The CDM model which Java-netCDF uses only knows about a limited number of projections, so not all pyproj projections can be represented in the file. I'm planning on writing a function that will generate an appropriate CDM ProjectionCoordinateSystem variable given a Grid.projection dictionary. When there is not a mapping better the Grid.projection and a CDM projection, this function will inform the caller (raise an exception, return None, etc). In the write_grid function this will trigger a warnings and the variable will not be included in the output. User will also be able to pass their own version of this function if desired.

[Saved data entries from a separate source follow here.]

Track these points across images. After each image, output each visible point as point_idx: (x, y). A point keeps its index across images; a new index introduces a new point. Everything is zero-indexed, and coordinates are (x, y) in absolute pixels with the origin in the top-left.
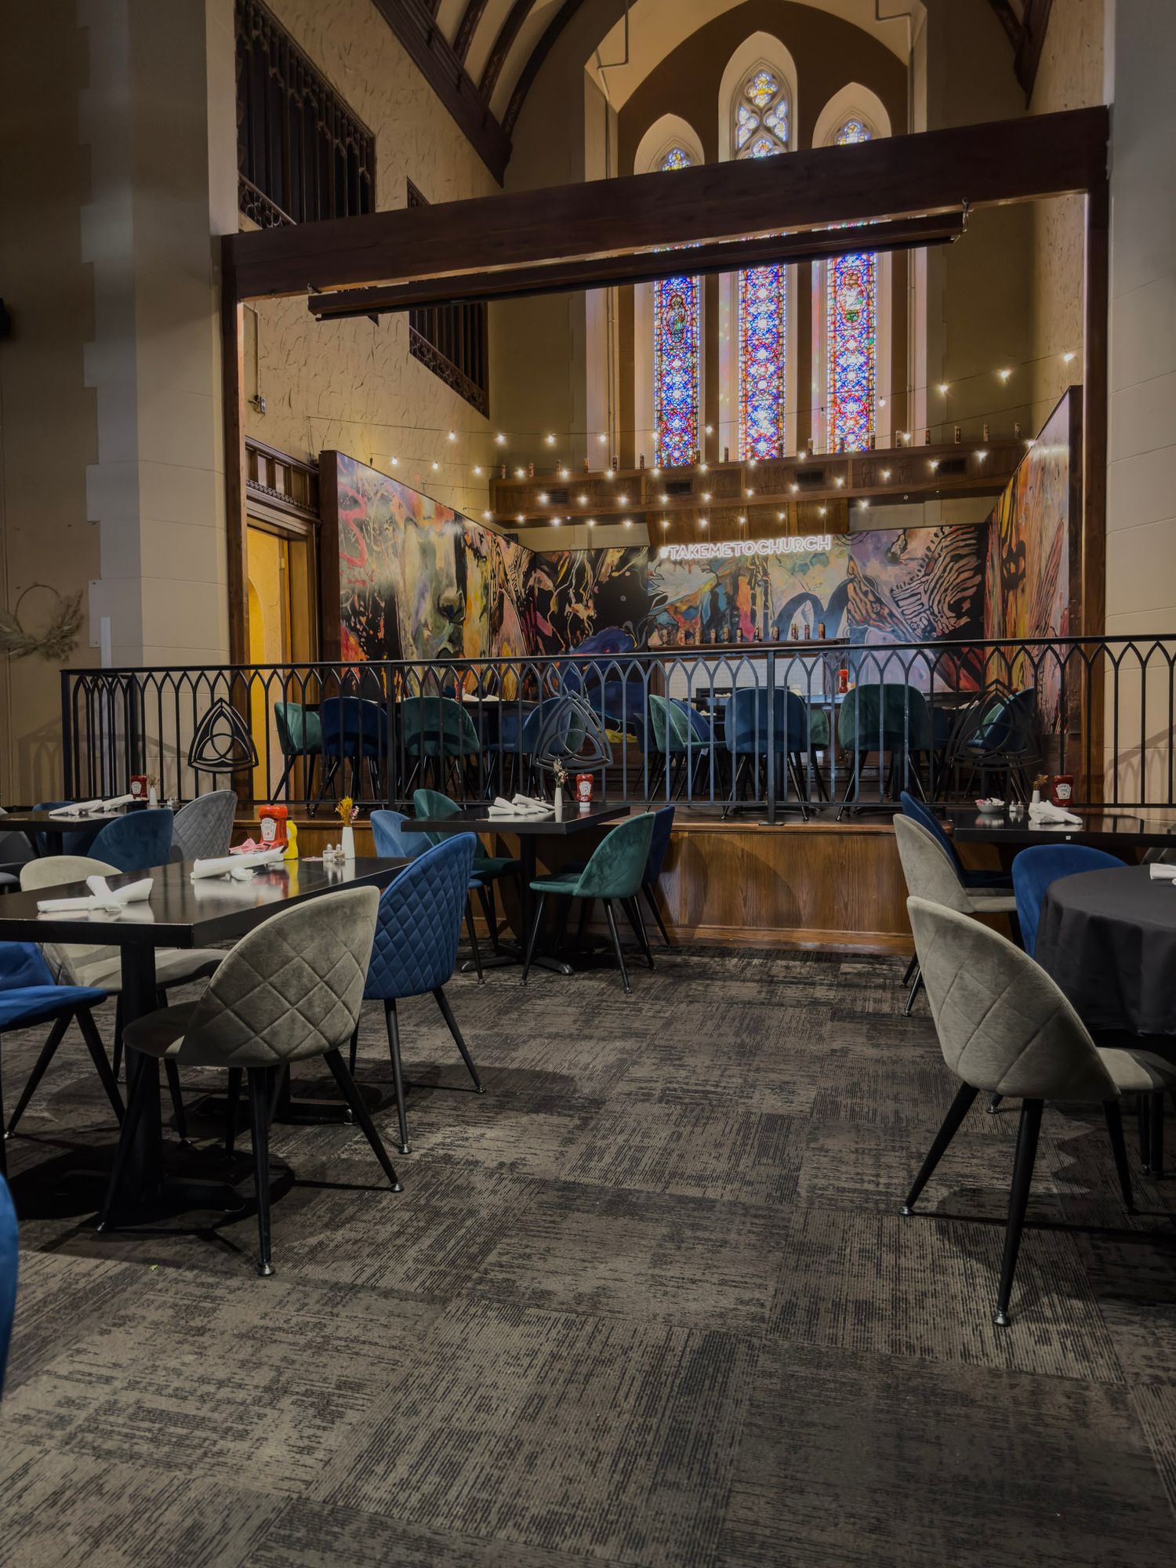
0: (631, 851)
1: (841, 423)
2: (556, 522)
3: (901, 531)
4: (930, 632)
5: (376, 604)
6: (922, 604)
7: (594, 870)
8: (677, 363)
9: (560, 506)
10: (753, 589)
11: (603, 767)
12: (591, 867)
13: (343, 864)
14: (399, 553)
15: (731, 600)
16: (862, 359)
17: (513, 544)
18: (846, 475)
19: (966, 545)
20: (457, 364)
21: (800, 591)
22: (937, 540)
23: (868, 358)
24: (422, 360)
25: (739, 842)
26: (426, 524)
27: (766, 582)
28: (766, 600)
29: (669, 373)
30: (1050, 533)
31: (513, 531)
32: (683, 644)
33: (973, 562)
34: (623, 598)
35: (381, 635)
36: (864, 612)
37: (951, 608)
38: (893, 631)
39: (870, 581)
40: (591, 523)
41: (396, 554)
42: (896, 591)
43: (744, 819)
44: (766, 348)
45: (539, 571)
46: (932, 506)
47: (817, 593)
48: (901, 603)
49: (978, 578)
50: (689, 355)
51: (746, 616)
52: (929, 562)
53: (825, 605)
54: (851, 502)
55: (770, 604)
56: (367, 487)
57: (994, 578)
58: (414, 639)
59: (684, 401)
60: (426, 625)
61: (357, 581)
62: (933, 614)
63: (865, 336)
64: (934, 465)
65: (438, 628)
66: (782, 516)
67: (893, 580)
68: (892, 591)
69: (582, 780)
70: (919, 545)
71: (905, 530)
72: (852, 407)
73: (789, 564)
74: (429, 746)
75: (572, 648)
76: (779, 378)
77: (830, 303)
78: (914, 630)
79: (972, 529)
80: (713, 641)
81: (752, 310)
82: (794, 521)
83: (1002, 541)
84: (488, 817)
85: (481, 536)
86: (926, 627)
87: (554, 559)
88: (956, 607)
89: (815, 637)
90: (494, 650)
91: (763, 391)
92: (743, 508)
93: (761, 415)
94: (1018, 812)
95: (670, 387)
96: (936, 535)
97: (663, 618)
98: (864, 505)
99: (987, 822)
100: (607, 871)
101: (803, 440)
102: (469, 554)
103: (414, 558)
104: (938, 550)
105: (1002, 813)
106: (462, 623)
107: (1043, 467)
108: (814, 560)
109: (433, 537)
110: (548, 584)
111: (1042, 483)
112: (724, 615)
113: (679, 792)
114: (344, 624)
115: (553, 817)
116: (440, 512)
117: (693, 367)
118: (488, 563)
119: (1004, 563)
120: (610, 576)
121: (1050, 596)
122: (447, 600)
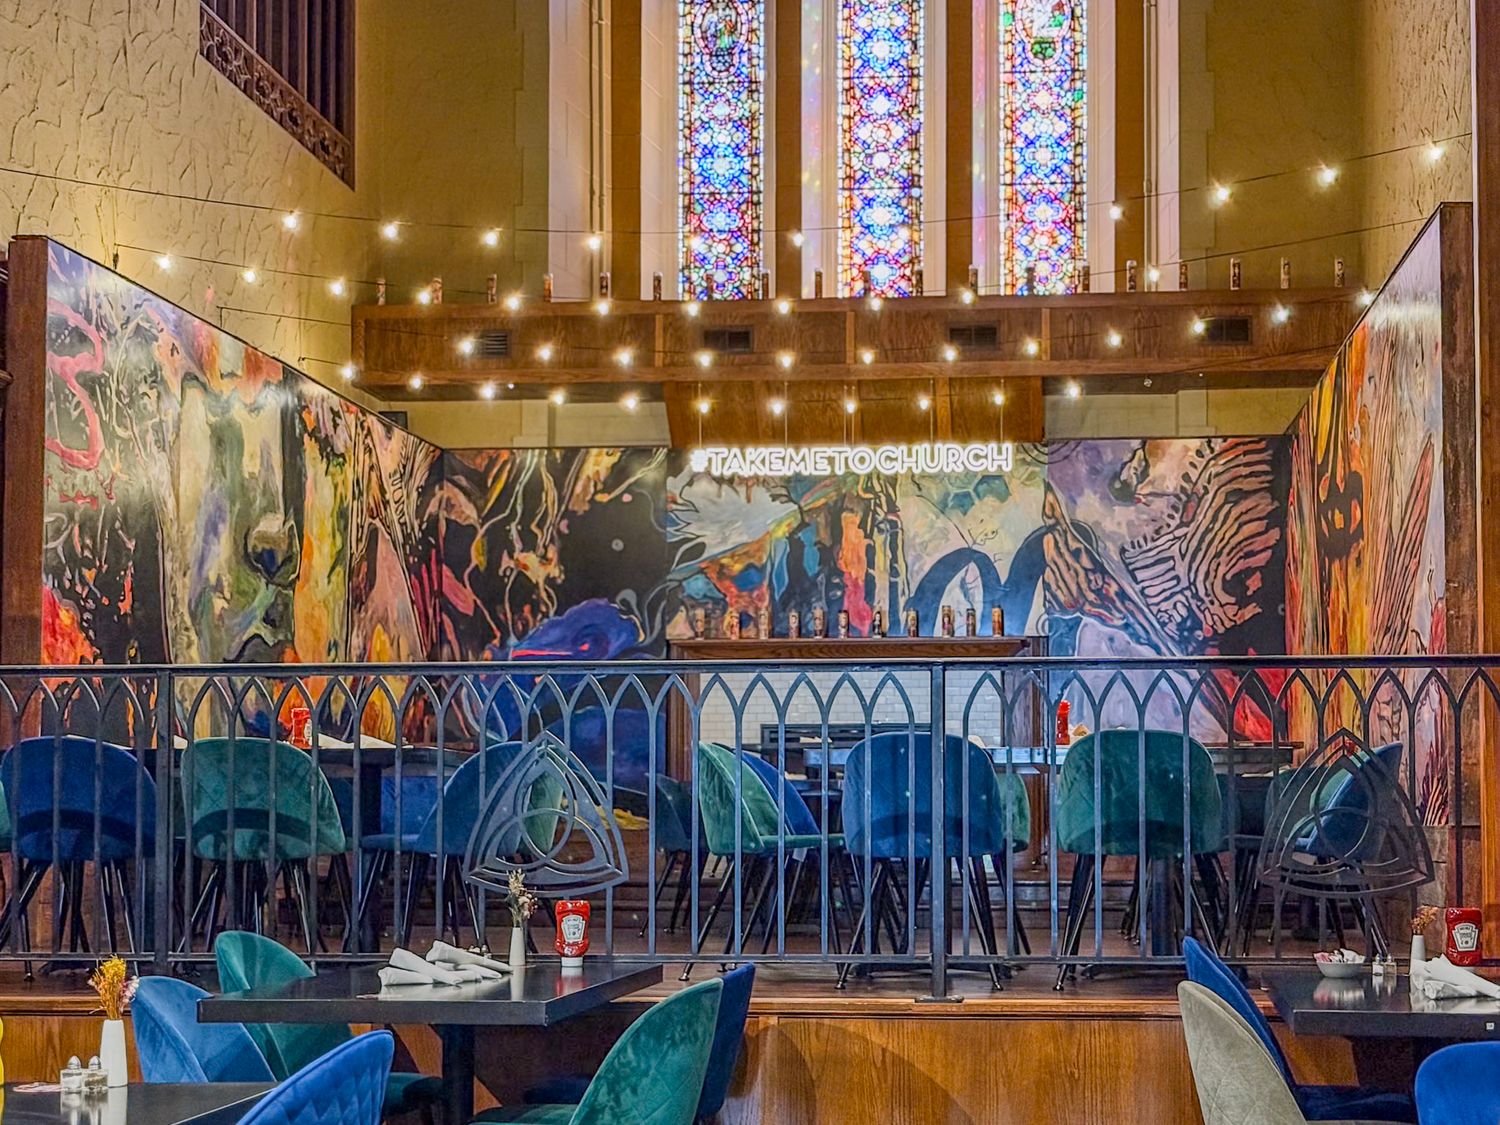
0: (677, 1057)
1: (1025, 241)
2: (488, 391)
3: (1136, 444)
4: (1191, 630)
5: (116, 545)
6: (1177, 578)
7: (603, 1097)
8: (721, 110)
9: (493, 362)
10: (869, 536)
11: (608, 886)
12: (596, 1090)
13: (103, 1097)
14: (168, 444)
15: (828, 555)
16: (1062, 127)
17: (397, 433)
18: (1039, 335)
19: (1251, 474)
20: (293, 79)
21: (956, 544)
22: (1200, 462)
23: (1074, 126)
24: (223, 71)
25: (877, 1035)
26: (226, 387)
27: (894, 524)
28: (894, 559)
29: (705, 126)
30: (1410, 458)
31: (397, 406)
32: (734, 638)
33: (1264, 504)
34: (618, 545)
35: (125, 607)
36: (1074, 588)
37: (1227, 587)
38: (1127, 626)
39: (1084, 532)
40: (558, 397)
41: (161, 444)
42: (1131, 552)
43: (878, 988)
44: (888, 95)
45: (447, 485)
46: (1190, 397)
47: (988, 548)
48: (1140, 575)
49: (1274, 534)
50: (744, 96)
51: (856, 585)
52: (1187, 501)
53: (1003, 571)
54: (1050, 384)
55: (901, 566)
56: (106, 309)
57: (1303, 534)
58: (193, 615)
59: (734, 180)
60: (218, 587)
61: (79, 496)
62: (1196, 596)
63: (1066, 85)
64: (1198, 327)
65: (243, 593)
66: (924, 403)
67: (1124, 530)
68: (1123, 551)
69: (565, 912)
70: (1168, 470)
71: (1144, 442)
72: (1044, 213)
73: (936, 494)
74: (240, 841)
75: (513, 640)
76: (911, 150)
77: (1004, 22)
78: (1163, 625)
79: (1263, 444)
80: (793, 633)
81: (862, 22)
82: (944, 414)
83: (1317, 474)
84: (377, 989)
85: (336, 414)
86: (1184, 620)
87: (481, 463)
88: (1235, 586)
89: (986, 632)
90: (356, 641)
91: (882, 173)
92: (849, 384)
93: (880, 216)
94: (1386, 976)
95: (708, 152)
96: (1199, 453)
97: (697, 586)
98: (1073, 391)
99: (1336, 995)
100: (627, 1097)
101: (959, 268)
102: (310, 448)
103: (198, 452)
104: (1203, 481)
105: (1359, 977)
106: (292, 585)
107: (1393, 342)
108: (981, 488)
109: (238, 413)
110: (468, 512)
111: (1392, 371)
112: (814, 585)
113: (761, 933)
114: (48, 583)
115: (504, 991)
116: (254, 363)
117: (753, 118)
118: (349, 469)
119: (1321, 510)
120: (592, 501)
121: (1409, 575)
122: (263, 537)
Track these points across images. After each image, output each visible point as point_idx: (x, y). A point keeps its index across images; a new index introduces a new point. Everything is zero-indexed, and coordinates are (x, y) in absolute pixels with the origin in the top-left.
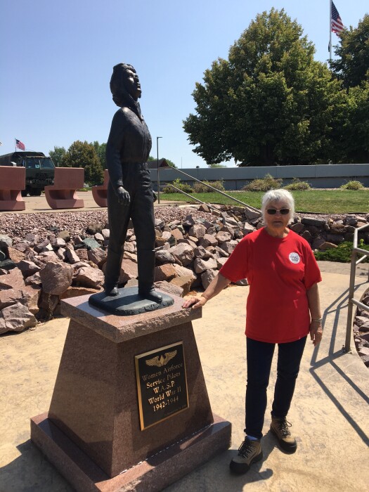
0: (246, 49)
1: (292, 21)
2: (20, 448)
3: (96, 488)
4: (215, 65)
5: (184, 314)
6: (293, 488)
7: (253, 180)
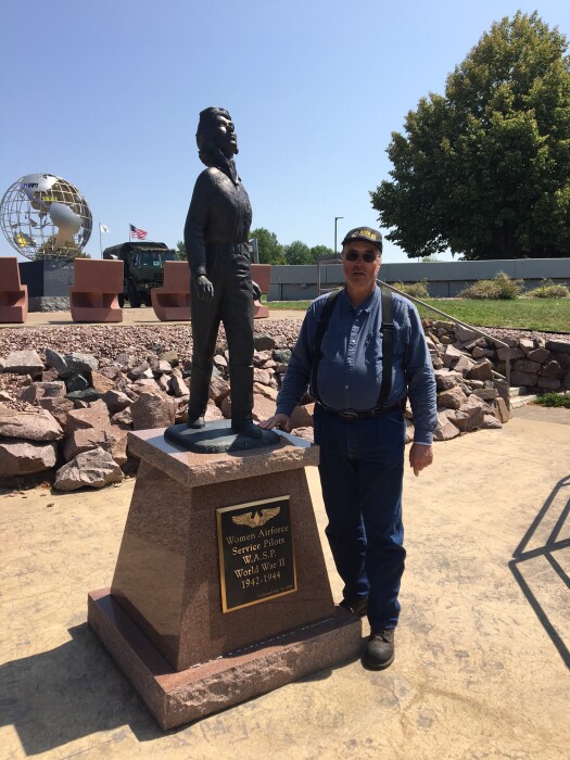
0: (473, 77)
1: (551, 30)
2: (72, 631)
3: (155, 682)
4: (422, 103)
5: (291, 456)
6: (439, 714)
7: (476, 281)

Finally, I think the regular_x, regular_y, and regular_z should be renamed to x, y, z. There is no requirement that the x, y, and z coordinate need have regular spacing, only that the final grid is rectilinear using x, y, and z and the orthogonal axes.

jjhelmus commented 8 years ago

I changed the dimensions in the Grid class and files to be named x, y, and z, added access to the PyProj Proj object by way of the Grid.projection_proj property, added a global Conventions attribute to the output grid files, and added a ProjectionCoordinateSystem variable to the file which should allow them to be used with tools using the Java NetCDF library (THREDDS, toolsUI, etc)

gamaanderson commented 8 years ago

Good. I've sent a file for testing in Simepar. I'm not sure if the lack of a _CoordinateSystems attribute in the field is a problem.

jjhelmus commented 8 years ago

It shouldn't according to the "Implicit Coordinate Systems" section at http://www.unidata.ucar.edu/software/thredds/current/netcdf-java/tutorial/CoordinateAttributes.html and it did not cause an issue when the tests I ran. Still having others test to see if the files work with their software would be helpful.

gamaanderson commented 8 years ago

The File worked in Simepar. I believe there are still some things to be done (graphic, mdv etc.), but those can be done in other PR's.